Canonical correlation analysis — cca • decorrelate

Canonical correlation analysis that is scalable to high dimensional data. Uses covariance shrinkage and algorithmic speed ups to be linear time in p when p > n.

Usage

cca(X, Y, k = min(dim(X), dim(Y)), lambda.x = NULL, lambda.y = NULL)

Arguments

X: first matrix (n x p1)
Y: first matrix (n x p2)
k: number of canonical components to return
lambda.x: optional shrinkage parameter for estimating covariance of X. If NULL, estimate from data.
lambda.y: optional shrinkage parameter for estimating covariance of Y. If NULL, estimate from data.

Value

statistics summarizing CCA

Details

Results from standard CCA are based on the SVD of \(\Sigma_{xx}^{-\frac{1}{2}} \Sigma_{xy} \Sigma_{yy}^{-\frac{1}{2}}\).

Avoids computation of \(\Sigma_{xx}^{-\frac{1}{2}}\) by using eclairs.

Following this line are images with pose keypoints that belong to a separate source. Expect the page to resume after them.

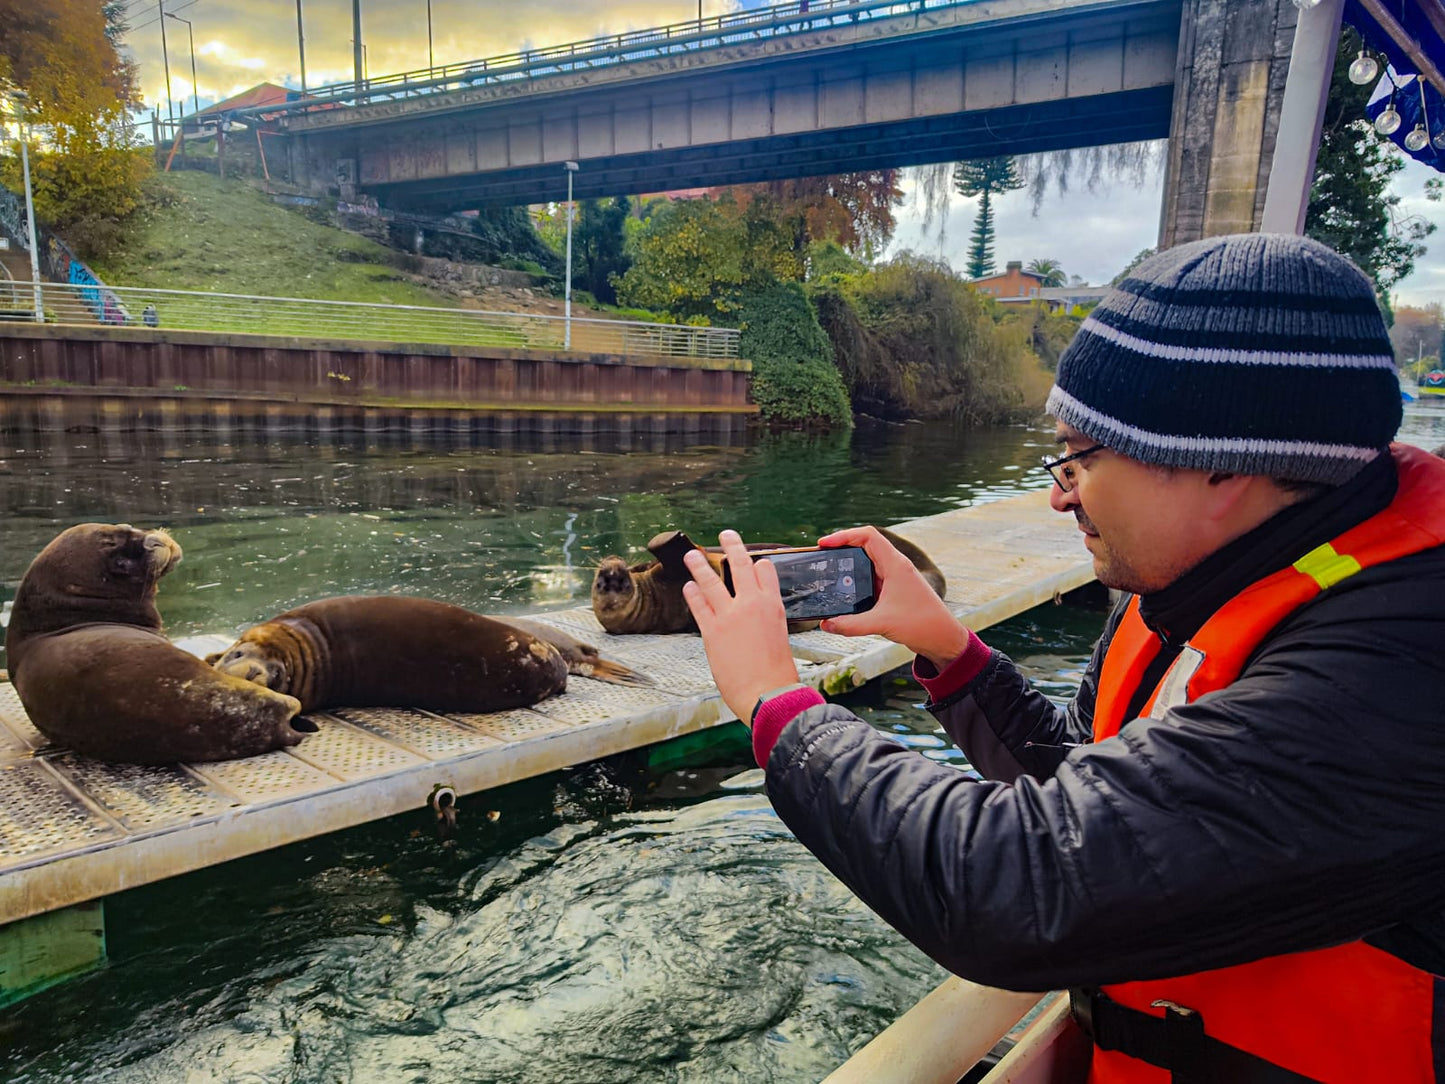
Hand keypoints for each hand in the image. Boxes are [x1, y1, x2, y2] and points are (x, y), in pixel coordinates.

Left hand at [682, 530, 801, 724]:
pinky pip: (698, 605)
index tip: (750, 561)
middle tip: (726, 534)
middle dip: (732, 545)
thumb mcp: (779, 635)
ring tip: (690, 555)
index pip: (764, 570)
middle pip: (740, 564)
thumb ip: (765, 619)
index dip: (756, 564)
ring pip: (711, 581)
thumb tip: (755, 614)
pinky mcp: (712, 630)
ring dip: (699, 565)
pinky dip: (692, 594)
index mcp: (773, 605)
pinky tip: (688, 587)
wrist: (767, 693)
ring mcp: (730, 615)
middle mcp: (751, 604)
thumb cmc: (776, 672)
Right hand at [816, 525, 969, 669]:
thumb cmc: (921, 624)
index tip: (824, 544)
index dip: (844, 535)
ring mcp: (894, 578)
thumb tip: (826, 624)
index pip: (868, 536)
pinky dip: (856, 582)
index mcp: (895, 564)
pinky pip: (871, 579)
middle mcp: (895, 567)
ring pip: (867, 563)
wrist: (943, 638)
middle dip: (842, 548)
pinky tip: (844, 593)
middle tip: (822, 557)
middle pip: (864, 545)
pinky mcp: (893, 591)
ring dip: (849, 565)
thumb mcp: (882, 623)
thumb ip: (851, 624)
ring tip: (829, 571)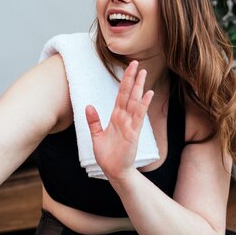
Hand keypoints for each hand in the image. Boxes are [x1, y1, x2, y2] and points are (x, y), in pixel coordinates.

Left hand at [85, 61, 153, 180]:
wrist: (113, 171)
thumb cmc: (107, 155)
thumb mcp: (96, 136)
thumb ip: (93, 121)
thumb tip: (88, 106)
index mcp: (116, 117)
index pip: (121, 95)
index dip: (124, 81)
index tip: (128, 68)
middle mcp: (124, 118)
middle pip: (129, 94)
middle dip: (132, 78)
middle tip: (136, 63)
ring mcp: (130, 124)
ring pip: (135, 102)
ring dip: (139, 87)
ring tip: (143, 73)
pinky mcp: (133, 133)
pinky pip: (138, 116)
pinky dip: (143, 105)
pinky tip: (147, 94)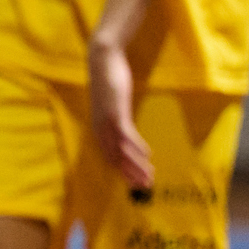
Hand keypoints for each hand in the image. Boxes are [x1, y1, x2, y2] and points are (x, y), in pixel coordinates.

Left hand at [86, 39, 152, 189]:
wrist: (103, 60)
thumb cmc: (108, 82)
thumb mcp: (111, 105)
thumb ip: (116, 119)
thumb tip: (123, 130)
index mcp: (98, 129)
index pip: (110, 158)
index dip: (123, 172)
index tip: (135, 183)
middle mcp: (100, 129)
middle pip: (115, 159)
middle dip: (130, 175)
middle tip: (144, 187)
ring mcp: (107, 122)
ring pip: (122, 151)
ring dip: (136, 166)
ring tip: (150, 177)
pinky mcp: (115, 113)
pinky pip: (127, 136)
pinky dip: (137, 147)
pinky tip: (148, 155)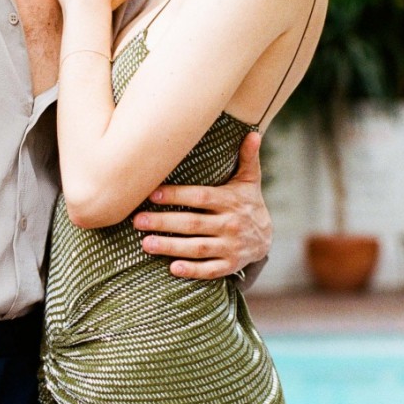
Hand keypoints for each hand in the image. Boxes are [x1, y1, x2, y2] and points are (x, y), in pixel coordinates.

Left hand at [134, 132, 271, 277]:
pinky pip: (210, 270)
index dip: (176, 196)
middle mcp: (230, 224)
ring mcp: (231, 246)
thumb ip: (247, 158)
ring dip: (171, 247)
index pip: (200, 197)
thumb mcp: (249, 181)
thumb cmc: (247, 204)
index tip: (152, 194)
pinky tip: (172, 268)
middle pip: (193, 224)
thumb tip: (253, 133)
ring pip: (197, 248)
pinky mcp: (230, 265)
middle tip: (137, 221)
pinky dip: (193, 270)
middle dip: (164, 222)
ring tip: (145, 243)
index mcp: (230, 201)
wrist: (266, 238)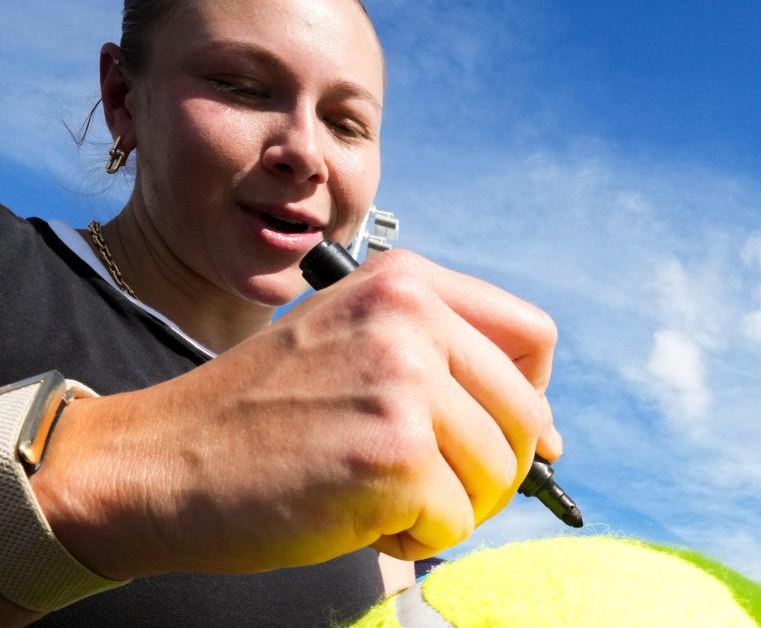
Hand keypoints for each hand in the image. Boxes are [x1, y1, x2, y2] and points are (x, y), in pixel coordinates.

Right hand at [31, 249, 559, 578]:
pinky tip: (356, 514)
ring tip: (376, 491)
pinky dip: (414, 536)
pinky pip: (456, 521)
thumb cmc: (260, 414)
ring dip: (448, 504)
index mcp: (406, 281)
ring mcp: (401, 383)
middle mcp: (410, 317)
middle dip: (495, 467)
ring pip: (497, 473)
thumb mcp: (354, 341)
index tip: (508, 434)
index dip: (531, 396)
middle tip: (434, 485)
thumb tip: (545, 434)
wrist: (158, 462)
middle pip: (527, 414)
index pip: (534, 336)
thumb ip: (444, 361)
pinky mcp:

Avoids cov(X,Y) by framing this as a matrix product that can be distributed. Uses low rank SVD. Other regularized CCA adds lambda to covariance like Ridge. Here it is a mixture

Examples

pop <- LifeCycleSavings[, 2:3]
oec <- LifeCycleSavings[, -(2:3)]

decorrelate:::cca(pop, oec)
#>        Fast regularized canonical correlation analysis
#> 
#>   Original data rows: 50 
#>   Original data cols: 2, 3
#>   Num components:     2 
#>   Cor:                0.741 -0.34 ...
#>   rho.mod:            13579.5 1.047 ...
#>   Cramer's V:         13579.5 
#>   lambda.x:           0.0123 
#>   lambda.y:           0.665 
#